Which author do you have a crush on?
Either Madame de La Fayette or Madame de Sévigné. Probably Lafayette because La Princesse de Clèves is such an intelligent novel. Sévigné’s letters though — you’ve got to be a pretty good writer for someone to toy with the fantasy of sleeping with you purely on the basis of your letters, especially when you’ve been dead for three hundred years. Still she DOES obsess a bit over her daughter. Yes, probably Lafayette.
What’s the sexiest thing you’ve ever read?
It would be blasphemous for me mention anything by St. Theresa of Avila or Sor Juana de la Cruz here, so instead I’ll say the ‘Cologne epode’ of Archilochus, which is the sexiest (if also seediest) seduction poem I know. It was discovered on a battered papyrus and so is tantalisingly incomplete….

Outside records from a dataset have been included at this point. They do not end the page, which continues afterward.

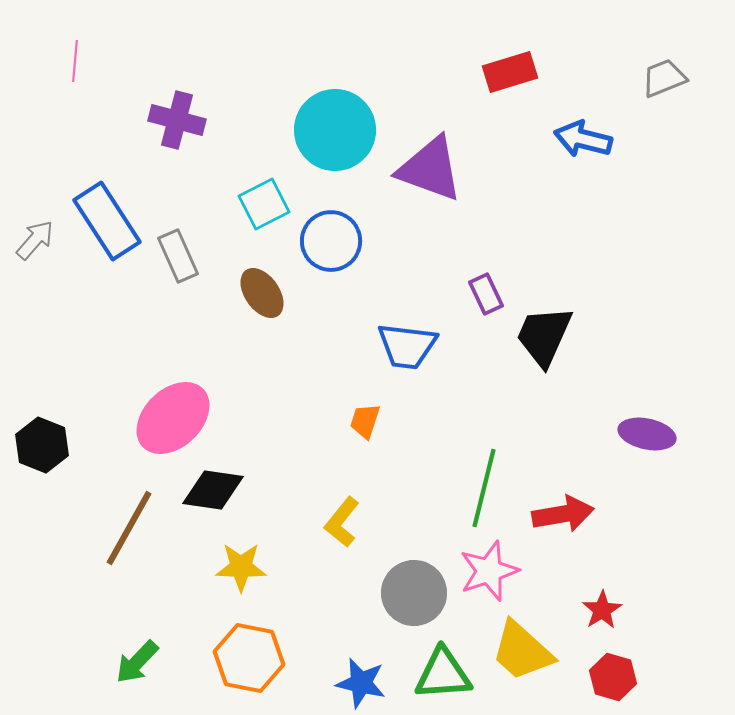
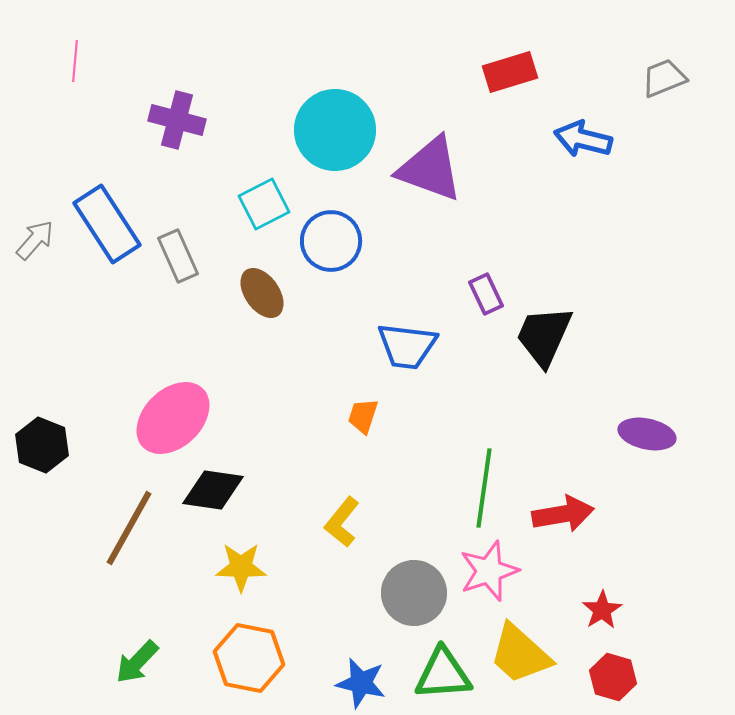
blue rectangle: moved 3 px down
orange trapezoid: moved 2 px left, 5 px up
green line: rotated 6 degrees counterclockwise
yellow trapezoid: moved 2 px left, 3 px down
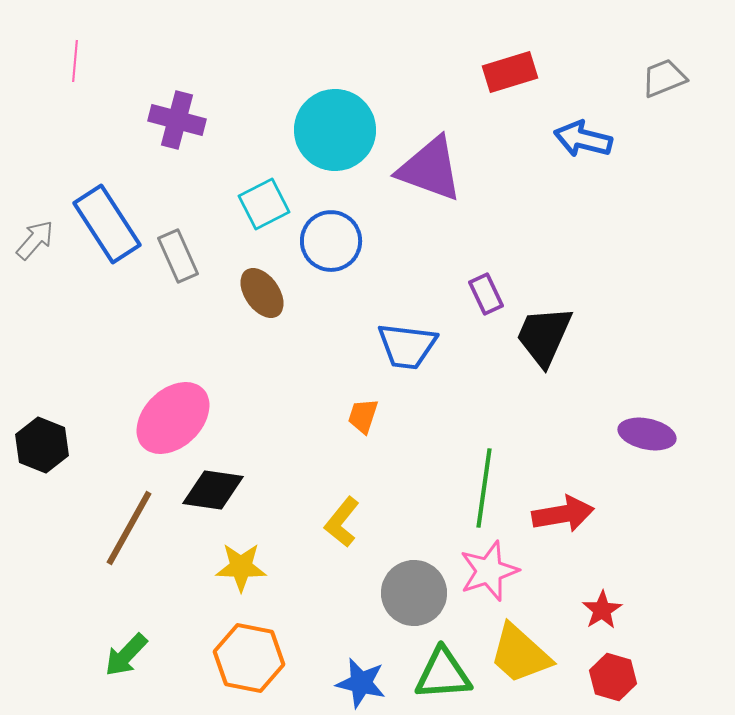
green arrow: moved 11 px left, 7 px up
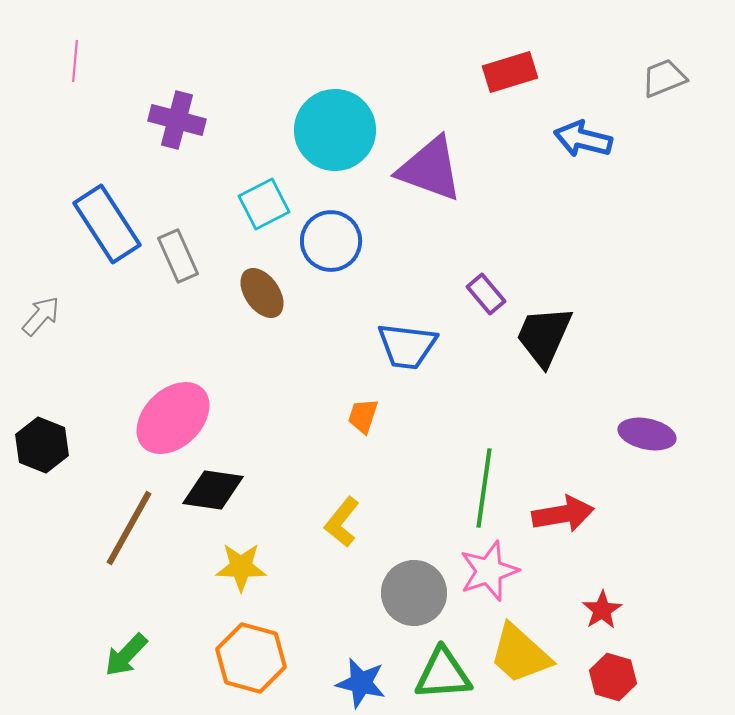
gray arrow: moved 6 px right, 76 px down
purple rectangle: rotated 15 degrees counterclockwise
orange hexagon: moved 2 px right; rotated 4 degrees clockwise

Which book would you give someone you’re trying to impress?
Depends on whom I’m trying to get into bed. The Heart of A Rebel Poet is a collection of letters by the Bengali poet Michael Madhusudan Dutt. I’d give this to anybody who’s impressed by a complete mastery of English prose. Or else there’s the ‘Sylvae’ of Politian (Angelo Poliziano), a collection of breathtakingly virtuosic Latin poems — but these are only for somebody who doesn’t need the English translations on facing pages, because the translator is mediocre and gets a few things wrong. Though the French version (by Perrine Galand-Hallyn) is more than decent. For someone less literary, Roberto Calasso’s La Folie Baudelaire is not only stylish, absorbing and beautifully illustrated – it also costs thirty-five quid. Mind you if I REALLY wanted to impress somebody I’d get a real job. And stop taking people out for dinner at Nando’s.